Latent semantic indexing for single cell batch effects correction

This repo is for batch effects correction through LSI, which is the fully R implements of RPCI [1]

running example

we used the example data downloaded from the following links (a) the matrix file ("bcc_scRNA_counts.txt") https://ftp.ncbi.nlm.nih.gov/geo/series/GSE123nnn/GSE123813/suppl/GSE123813%5Fbcc%5FscRNA%5Fcounts%2Etxt% (b) meta_cell file ("bcc_all_metadata.txt") https://ftp.ncbi.nlm.nih.gov/geo/series/GSE123nnn/GSE123813/suppl/GSE123813%5Fbcc%5Fall%5Fmetadata%2Etxt%2E users could first processing the data using the RPCI_example_code, to check the RPCI generate cell embedding vector

head(data0@DimReduction$cell.pls)

our provided implements could be run through following code

embed <- LSI(list(dat6, dat1, dat2, dat3, dat4, dat5, dat7, dat8),var0,18,50,center=TRUE)

to make comparison

cor(data0@DimReduction$cell.pls[,dims],embed[,dims])

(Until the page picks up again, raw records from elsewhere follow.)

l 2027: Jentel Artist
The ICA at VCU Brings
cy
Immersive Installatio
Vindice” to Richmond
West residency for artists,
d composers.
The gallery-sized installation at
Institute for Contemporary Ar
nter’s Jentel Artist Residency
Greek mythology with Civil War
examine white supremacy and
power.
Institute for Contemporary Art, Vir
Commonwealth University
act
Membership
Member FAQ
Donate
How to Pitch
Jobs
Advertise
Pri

I need to note that once the dims chose to > 18, two embedding would be different, the reason is that when doing second round SVD, the inner producted matrix is generated base on the first round truncted singular vector, therefore the latent dimensionality is constraint by the first round SVD (which is, in our case, 18). So if we chose a dimensions > 18 to perform SVD (50), the >=19th singular vector would be random.

[1] Liu Y, Wang T, Zhou B, et al. Robust integration of multiple single-cell RNA sequencing datasets using a single reference space[J]. Nature biotechnology, 2021: 1-8.